MUMBAI : Sun Pharmaceutical’s troubles with the US drug regulator will continue, as details of the recent observations revealed that the resolution of issues at its Halol manufacturing plant might take longer than expected.

Shares of Sun Pharma fell by 3 per cent on Tuesday’s trading session as analysts raised doubts about the plant getting clearance in FY19.

The company received the Form 483 warning letter from the US Food and Drug Administration after it came for reinspection in February this year.

The USFDA noted that Sun Pharma was “deficient regarding operations related to aseptic processing of drugs, its procedures for cleaning and maintenance failed to include sufficient detail of the methods of disassembling and reassembling equipment and there are lack of procedures to describe sampling, testing and approval and rejection of drug product containers”.

Although the USFDA did not find any data integrity violations, analysts said that one of the observations will require the company to redesign civil work inside the plant.

“We believe the observation will require minimum 3-6 months to redesign the filing lines (approved by FDA) followed by civil works, which could facilitate efficient aseptic practices including process of cleaning vials and lack of possibility for air-flow contamination,” said Surjit Pal, analyst with Prabhudas Lilladher. He added that the whole process may lead to shut down (at least partially) of filing lines of the current production of injectable and impact revenues of US exports of injectable products.

In an email to ET, Sun Pharma shared the response that it had sent to stock exchanges when it received the Form 483 warning letter after the regulator conducted inspections between February 10-23. “At the conclusion of the inspection, the agency issued a Form 483, with three observations. The company is preparing the response to the observations, which will be submitted to the US FDA within 15 business days. The company is committed to addressing these observations promptly,” the company statement said.
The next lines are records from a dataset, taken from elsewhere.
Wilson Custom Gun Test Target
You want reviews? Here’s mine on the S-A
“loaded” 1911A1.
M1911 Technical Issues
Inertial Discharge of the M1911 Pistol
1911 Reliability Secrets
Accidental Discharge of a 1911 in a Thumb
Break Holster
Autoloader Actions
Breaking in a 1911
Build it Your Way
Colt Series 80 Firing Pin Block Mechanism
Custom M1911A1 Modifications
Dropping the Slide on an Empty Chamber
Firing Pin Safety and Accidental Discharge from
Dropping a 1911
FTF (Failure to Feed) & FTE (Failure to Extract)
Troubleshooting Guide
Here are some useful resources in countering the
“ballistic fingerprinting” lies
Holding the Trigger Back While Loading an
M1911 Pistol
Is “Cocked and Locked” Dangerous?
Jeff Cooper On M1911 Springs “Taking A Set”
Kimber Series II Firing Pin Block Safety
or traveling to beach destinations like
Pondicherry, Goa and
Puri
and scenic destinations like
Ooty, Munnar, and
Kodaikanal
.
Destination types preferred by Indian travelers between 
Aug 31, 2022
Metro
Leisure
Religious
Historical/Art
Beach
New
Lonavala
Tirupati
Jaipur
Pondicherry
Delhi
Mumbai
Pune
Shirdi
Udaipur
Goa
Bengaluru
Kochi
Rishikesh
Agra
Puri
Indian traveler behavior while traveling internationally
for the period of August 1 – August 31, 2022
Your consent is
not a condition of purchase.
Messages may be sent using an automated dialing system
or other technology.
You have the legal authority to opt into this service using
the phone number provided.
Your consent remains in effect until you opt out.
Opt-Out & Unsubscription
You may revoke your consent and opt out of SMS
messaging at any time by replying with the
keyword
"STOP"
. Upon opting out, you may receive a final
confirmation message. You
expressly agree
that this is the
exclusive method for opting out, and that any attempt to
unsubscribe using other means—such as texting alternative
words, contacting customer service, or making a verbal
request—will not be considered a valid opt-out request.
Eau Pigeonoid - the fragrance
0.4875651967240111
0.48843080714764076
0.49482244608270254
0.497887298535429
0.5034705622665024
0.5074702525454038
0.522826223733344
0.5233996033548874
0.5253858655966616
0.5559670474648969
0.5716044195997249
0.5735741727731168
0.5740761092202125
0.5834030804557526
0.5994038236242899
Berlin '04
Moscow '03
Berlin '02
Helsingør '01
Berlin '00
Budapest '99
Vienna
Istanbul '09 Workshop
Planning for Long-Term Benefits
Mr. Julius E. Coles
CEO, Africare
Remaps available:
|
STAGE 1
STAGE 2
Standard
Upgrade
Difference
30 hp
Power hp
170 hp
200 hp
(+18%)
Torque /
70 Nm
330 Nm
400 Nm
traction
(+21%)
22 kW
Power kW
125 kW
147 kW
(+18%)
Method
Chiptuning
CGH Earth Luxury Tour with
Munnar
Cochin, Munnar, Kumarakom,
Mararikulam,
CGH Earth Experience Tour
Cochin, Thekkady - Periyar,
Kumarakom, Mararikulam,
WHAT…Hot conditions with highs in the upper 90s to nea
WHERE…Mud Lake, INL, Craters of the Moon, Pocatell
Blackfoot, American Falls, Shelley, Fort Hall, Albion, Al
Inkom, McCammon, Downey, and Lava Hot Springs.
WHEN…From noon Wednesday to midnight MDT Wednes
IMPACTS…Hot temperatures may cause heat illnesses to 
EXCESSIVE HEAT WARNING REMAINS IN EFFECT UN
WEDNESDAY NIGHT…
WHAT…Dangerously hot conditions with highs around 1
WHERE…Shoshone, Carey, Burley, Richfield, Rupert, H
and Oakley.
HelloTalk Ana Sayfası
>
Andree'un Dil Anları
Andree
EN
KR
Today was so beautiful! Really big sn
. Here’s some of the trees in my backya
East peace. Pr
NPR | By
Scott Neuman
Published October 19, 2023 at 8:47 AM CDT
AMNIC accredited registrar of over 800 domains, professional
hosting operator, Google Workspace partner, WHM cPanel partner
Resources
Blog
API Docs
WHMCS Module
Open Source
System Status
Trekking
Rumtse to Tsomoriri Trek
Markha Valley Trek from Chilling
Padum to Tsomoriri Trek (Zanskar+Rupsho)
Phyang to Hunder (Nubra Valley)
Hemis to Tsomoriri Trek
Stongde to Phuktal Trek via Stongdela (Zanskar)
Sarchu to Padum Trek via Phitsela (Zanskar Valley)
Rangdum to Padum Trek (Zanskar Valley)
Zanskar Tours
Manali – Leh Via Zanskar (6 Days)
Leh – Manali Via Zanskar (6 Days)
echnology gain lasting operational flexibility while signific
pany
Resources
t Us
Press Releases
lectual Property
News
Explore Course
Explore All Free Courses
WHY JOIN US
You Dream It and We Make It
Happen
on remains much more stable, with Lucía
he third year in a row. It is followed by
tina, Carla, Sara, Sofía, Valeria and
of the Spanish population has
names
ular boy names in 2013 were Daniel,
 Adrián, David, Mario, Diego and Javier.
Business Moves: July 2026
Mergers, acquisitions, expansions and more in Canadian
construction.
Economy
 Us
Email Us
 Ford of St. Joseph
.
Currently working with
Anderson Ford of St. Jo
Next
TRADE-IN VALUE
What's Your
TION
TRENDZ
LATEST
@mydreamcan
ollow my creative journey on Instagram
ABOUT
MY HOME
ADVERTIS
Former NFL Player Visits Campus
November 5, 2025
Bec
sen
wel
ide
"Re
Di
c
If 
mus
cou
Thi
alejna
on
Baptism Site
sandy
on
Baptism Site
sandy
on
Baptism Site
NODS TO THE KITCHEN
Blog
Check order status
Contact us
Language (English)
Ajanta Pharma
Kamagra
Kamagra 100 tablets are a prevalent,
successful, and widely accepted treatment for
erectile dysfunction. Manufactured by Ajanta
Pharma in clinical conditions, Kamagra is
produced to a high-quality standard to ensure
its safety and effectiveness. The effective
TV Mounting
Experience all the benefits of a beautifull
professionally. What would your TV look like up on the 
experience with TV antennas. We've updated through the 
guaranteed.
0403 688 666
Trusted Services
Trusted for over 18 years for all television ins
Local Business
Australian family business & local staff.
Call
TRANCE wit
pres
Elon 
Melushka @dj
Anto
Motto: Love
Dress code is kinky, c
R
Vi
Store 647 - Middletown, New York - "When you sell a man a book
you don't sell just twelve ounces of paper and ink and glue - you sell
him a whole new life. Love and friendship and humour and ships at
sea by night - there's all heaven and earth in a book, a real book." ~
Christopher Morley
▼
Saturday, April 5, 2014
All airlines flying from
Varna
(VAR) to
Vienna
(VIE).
Dilip Shanghvi, Sun Pharma’s founder and MD last month at the annual Quality Forum Event said that the company wanted to reach quality and safety level similar to an auto and aviation industry. Shanghvi was candid to admit that his company was still in the process of achieving that level of quality compliance.

Prabhudas Lilladher downgraded the stock and retained its target price to Rs 447 and said the booster in earnings from US in short- to medium term will depend on how fast Sun will achieve the resolution of Halol.